Work instructions: Copy out each entry below verbatim, skipping the images.

Exercise data:
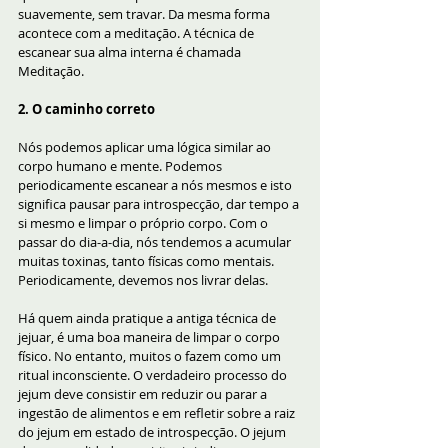
suavemente, sem travar. Da mesma forma 
acontece com a meditação. A técnica de 
escanear sua alma interna é chamada 
Meditação.
2. O caminho correto
Nós podemos aplicar uma lógica similar ao 
corpo humano e mente. Podemos 
periodicamente escanear a nós mesmos e isto 
significa pausar para introspecção, dar tempo a 
si mesmo e limpar o próprio corpo. Com o 
passar do dia-a-dia, nós tendemos a acumular 
muitas toxinas, tanto físicas como mentais. 
Periodicamente, devemos nos livrar delas. 
Há quem ainda pratique a antiga técnica de 
jejuar, é uma boa maneira de limpar o corpo 
físico. No entanto, muitos o fazem como um 
ritual inconsciente. O verdadeiro processo do 
jejum deve consistir em reduzir ou parar a 
ingestão de alimentos e em refletir sobre a raiz 
do jejum em estado de introspecção. O jejum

Exercise result:
suavemente, sem travar. Da mesma forma 
acontece com a meditação. A técnica de 
escanear sua alma interna é chamada 
Meditação.
2. O caminho correto
Nós podemos aplicar uma lógica similar ao 
corpo humano e mente. Podemos 
periodicamente escanear a nós mesmos e isto 
significa pausar para introspecção, dar tempo a 
si mesmo e limpar o próprio corpo. Com o 
passar do dia-a-dia, nós tendemos a acumular 
muitas toxinas, tanto físicas como mentais. 
Periodicamente, devemos nos livrar delas. 
Há quem ainda pratique a antiga técnica de 
jejuar, é uma boa maneira de limpar o corpo 
físico. No entanto, muitos o fazem como um 
ritual inconsciente. O verdadeiro processo do 
jejum deve consistir em reduzir ou parar a 
ingestão de alimentos e em refletir sobre a raiz 
do jejum em estado de introspecção. O jejum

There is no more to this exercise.